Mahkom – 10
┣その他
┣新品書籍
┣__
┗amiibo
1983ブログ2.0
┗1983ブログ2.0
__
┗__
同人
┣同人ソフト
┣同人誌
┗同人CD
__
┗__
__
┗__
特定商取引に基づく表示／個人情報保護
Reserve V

+ + + + + + +

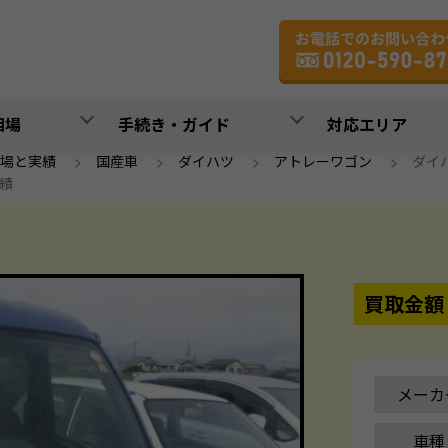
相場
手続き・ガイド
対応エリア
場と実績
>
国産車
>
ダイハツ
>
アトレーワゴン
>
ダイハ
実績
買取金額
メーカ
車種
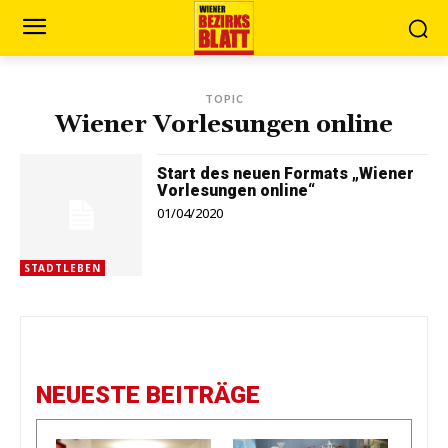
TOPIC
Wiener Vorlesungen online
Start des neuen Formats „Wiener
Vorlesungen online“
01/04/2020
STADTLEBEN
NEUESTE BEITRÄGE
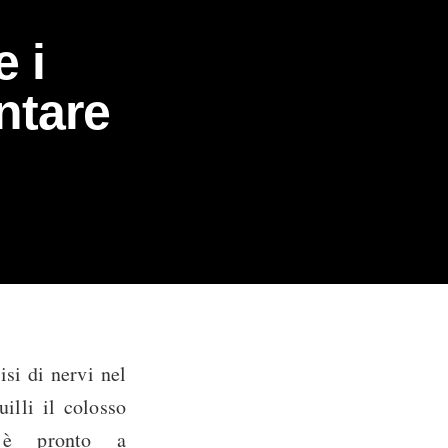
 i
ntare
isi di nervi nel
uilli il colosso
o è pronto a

+ + + + + + +

In the listing above, find each line with the word "online" and return it.

▶ [Answer to this problem]:
Wiener Vorlesungen online
Vorlesungen online“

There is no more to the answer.